Collected data:
^^^^
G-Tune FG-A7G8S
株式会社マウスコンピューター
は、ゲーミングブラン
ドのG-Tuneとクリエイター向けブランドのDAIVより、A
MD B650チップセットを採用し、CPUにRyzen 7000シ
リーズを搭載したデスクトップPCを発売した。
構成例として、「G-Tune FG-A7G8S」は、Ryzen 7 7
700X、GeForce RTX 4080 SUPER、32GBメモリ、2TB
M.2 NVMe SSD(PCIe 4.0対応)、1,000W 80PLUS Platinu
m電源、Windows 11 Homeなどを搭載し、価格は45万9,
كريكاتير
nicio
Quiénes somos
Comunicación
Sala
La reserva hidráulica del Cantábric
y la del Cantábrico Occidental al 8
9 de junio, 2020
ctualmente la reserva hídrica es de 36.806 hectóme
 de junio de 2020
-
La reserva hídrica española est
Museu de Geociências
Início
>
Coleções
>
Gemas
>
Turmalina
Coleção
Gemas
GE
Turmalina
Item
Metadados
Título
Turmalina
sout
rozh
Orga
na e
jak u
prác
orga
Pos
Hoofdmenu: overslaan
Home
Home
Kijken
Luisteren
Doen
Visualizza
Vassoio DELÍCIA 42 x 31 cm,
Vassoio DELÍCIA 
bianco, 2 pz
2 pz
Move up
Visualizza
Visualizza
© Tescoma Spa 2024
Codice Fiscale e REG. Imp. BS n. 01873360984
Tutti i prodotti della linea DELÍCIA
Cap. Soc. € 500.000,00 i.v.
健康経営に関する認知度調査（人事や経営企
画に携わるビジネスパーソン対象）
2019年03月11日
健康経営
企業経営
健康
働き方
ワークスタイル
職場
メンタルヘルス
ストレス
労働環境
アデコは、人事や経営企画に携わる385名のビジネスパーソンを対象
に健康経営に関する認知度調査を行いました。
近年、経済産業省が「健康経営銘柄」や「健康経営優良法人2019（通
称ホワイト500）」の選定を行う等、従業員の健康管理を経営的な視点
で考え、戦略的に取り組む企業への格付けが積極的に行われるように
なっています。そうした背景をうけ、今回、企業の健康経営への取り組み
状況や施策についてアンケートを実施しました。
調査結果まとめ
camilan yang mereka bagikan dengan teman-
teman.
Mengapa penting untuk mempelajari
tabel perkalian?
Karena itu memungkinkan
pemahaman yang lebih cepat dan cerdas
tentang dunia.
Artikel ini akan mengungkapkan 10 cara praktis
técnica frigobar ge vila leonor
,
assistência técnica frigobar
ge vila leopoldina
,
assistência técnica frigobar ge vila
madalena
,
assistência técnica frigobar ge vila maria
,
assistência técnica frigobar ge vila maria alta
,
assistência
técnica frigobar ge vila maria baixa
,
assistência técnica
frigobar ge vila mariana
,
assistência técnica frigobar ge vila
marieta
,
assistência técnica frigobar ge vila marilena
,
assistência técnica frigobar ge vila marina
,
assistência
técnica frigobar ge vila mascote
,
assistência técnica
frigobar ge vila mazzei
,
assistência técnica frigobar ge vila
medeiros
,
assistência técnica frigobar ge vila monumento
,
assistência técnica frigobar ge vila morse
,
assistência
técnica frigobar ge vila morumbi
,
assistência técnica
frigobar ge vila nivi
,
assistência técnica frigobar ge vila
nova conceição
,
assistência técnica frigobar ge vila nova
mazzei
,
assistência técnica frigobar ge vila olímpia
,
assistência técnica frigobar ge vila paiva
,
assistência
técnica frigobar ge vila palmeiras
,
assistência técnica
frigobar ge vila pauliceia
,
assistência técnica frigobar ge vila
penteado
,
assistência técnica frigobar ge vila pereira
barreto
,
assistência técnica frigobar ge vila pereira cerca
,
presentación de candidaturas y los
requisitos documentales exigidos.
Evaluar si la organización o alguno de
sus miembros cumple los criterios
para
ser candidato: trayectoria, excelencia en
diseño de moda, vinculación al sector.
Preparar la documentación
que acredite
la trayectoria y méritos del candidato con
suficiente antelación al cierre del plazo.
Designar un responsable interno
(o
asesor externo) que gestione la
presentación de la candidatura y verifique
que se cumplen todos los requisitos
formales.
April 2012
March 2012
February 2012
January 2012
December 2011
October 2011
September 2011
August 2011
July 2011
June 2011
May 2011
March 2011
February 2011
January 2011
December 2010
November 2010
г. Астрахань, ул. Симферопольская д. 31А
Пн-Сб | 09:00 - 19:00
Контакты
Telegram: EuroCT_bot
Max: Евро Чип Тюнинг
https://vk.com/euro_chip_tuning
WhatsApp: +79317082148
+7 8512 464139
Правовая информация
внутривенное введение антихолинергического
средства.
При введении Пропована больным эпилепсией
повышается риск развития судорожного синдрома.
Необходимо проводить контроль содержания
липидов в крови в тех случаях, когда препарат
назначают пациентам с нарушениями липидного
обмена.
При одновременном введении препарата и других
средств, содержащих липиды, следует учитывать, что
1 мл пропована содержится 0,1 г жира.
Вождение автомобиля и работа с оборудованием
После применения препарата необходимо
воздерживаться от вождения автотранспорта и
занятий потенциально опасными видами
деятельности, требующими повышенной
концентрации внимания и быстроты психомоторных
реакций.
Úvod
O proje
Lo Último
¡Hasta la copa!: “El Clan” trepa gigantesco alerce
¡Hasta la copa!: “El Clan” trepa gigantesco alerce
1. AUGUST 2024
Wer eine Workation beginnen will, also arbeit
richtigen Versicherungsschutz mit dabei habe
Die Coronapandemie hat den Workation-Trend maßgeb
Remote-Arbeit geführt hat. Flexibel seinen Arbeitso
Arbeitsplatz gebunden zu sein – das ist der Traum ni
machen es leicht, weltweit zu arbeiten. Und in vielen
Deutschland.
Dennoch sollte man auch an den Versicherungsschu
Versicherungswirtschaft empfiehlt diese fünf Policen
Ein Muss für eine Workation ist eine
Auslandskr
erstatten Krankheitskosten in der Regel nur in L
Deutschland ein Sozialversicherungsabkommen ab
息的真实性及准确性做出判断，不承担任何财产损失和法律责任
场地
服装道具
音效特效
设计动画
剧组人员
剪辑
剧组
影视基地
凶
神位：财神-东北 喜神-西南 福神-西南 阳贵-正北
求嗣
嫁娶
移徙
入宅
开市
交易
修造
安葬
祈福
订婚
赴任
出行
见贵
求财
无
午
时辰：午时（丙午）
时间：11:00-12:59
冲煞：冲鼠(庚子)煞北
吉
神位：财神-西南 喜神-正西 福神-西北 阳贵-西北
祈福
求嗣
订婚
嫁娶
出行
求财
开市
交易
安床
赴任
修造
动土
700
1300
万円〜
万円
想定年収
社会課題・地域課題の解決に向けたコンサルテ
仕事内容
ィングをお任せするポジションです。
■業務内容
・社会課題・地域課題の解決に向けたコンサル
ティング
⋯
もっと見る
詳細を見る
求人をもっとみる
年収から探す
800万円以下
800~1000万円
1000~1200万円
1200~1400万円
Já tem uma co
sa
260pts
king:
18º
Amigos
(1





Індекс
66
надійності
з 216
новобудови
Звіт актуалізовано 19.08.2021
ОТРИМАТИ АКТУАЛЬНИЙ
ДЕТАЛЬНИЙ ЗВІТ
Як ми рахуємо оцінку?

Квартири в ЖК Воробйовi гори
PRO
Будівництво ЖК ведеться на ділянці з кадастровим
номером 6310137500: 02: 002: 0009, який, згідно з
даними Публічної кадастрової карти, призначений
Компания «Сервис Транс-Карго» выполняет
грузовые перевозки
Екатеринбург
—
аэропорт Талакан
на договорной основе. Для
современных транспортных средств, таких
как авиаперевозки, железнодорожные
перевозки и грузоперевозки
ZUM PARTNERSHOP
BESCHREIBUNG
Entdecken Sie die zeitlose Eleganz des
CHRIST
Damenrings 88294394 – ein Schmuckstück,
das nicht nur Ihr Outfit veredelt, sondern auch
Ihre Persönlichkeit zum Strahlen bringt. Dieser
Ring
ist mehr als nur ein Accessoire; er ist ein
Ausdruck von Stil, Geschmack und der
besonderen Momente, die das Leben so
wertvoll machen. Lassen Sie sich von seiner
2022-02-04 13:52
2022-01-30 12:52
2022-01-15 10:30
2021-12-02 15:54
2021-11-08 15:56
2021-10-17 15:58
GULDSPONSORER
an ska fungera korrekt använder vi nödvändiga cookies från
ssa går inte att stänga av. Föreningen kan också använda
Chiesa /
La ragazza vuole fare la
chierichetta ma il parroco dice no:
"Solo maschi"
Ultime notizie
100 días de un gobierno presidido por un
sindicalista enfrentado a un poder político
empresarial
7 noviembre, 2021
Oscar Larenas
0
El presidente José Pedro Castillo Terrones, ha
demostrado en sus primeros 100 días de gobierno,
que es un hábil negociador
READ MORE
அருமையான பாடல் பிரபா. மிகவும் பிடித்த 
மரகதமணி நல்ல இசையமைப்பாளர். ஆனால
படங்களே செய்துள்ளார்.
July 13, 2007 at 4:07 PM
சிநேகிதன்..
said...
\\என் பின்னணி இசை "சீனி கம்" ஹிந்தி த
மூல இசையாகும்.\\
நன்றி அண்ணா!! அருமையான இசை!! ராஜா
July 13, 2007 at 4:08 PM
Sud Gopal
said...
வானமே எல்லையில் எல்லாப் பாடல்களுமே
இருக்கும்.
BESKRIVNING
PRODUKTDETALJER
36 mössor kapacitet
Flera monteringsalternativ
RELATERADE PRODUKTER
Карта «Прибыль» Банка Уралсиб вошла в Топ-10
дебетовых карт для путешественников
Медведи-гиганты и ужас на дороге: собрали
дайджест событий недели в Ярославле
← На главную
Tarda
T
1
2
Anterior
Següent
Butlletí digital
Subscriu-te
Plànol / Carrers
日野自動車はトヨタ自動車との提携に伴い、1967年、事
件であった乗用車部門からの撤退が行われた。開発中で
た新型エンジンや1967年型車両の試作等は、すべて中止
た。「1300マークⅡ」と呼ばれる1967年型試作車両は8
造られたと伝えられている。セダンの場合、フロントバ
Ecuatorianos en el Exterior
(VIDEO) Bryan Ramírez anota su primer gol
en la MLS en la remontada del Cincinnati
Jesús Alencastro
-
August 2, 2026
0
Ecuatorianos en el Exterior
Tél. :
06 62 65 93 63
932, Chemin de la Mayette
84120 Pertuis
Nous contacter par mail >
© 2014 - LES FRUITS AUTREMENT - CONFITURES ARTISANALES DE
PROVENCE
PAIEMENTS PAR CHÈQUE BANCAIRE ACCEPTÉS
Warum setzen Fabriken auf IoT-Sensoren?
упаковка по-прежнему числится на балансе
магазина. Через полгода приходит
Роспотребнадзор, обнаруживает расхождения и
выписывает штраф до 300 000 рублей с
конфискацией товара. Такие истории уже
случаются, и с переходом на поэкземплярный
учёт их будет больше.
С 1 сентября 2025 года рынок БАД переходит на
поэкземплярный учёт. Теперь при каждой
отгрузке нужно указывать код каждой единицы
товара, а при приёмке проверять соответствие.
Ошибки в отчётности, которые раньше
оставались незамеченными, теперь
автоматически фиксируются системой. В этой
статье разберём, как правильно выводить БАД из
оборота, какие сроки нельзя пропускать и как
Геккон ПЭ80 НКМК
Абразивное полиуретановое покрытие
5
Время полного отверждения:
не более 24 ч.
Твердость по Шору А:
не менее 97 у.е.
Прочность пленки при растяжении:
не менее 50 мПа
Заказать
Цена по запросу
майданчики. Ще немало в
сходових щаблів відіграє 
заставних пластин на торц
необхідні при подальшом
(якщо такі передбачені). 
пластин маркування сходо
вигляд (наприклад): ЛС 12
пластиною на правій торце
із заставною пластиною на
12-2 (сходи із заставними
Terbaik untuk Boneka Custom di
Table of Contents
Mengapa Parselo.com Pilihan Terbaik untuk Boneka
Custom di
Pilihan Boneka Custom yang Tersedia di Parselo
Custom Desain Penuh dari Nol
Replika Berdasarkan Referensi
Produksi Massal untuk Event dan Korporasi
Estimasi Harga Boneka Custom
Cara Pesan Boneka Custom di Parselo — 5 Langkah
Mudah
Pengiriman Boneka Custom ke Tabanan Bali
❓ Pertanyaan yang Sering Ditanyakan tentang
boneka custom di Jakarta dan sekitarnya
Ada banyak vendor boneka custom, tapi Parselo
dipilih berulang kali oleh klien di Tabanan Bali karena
^^^^
WHAT IS NEEDED: Copy the lines from the first one through the line containing "Tescoma Spa 2024", replacing "Visualizza" with "Mostra" and keeping everything else unchanged.

RESULT FOR THIS TASK:
G-Tune FG-A7G8S
株式会社マウスコンピューター
は、ゲーミングブラン
ドのG-Tuneとクリエイター向けブランドのDAIVより、A
MD B650チップセットを採用し、CPUにRyzen 7000シ
リーズを搭載したデスクトップPCを発売した。
構成例として、「G-Tune FG-A7G8S」は、Ryzen 7 7
700X、GeForce RTX 4080 SUPER、32GBメモリ、2TB
M.2 NVMe SSD(PCIe 4.0対応)、1,000W 80PLUS Platinu
m電源、Windows 11 Homeなどを搭載し、価格は45万9,
كريكاتير
nicio
Quiénes somos
Comunicación
Sala
La reserva hidráulica del Cantábric
y la del Cantábrico Occidental al 8
9 de junio, 2020
ctualmente la reserva hídrica es de 36.806 hectóme
 de junio de 2020
-
La reserva hídrica española est
Museu de Geociências
Início
>
Coleções
>
Gemas
>
Turmalina
Coleção
Gemas
GE
Turmalina
Item
Metadados
Título
Turmalina
sout
rozh
Orga
na e
jak u
prác
orga
Pos
Hoofdmenu: overslaan
Home
Home
Kijken
Luisteren
Doen
Mostra
Vassoio DELÍCIA 42 x 31 cm,
Vassoio DELÍCIA 
bianco, 2 pz
2 pz
Move up
Mostra
Mostra
© Tescoma Spa 2024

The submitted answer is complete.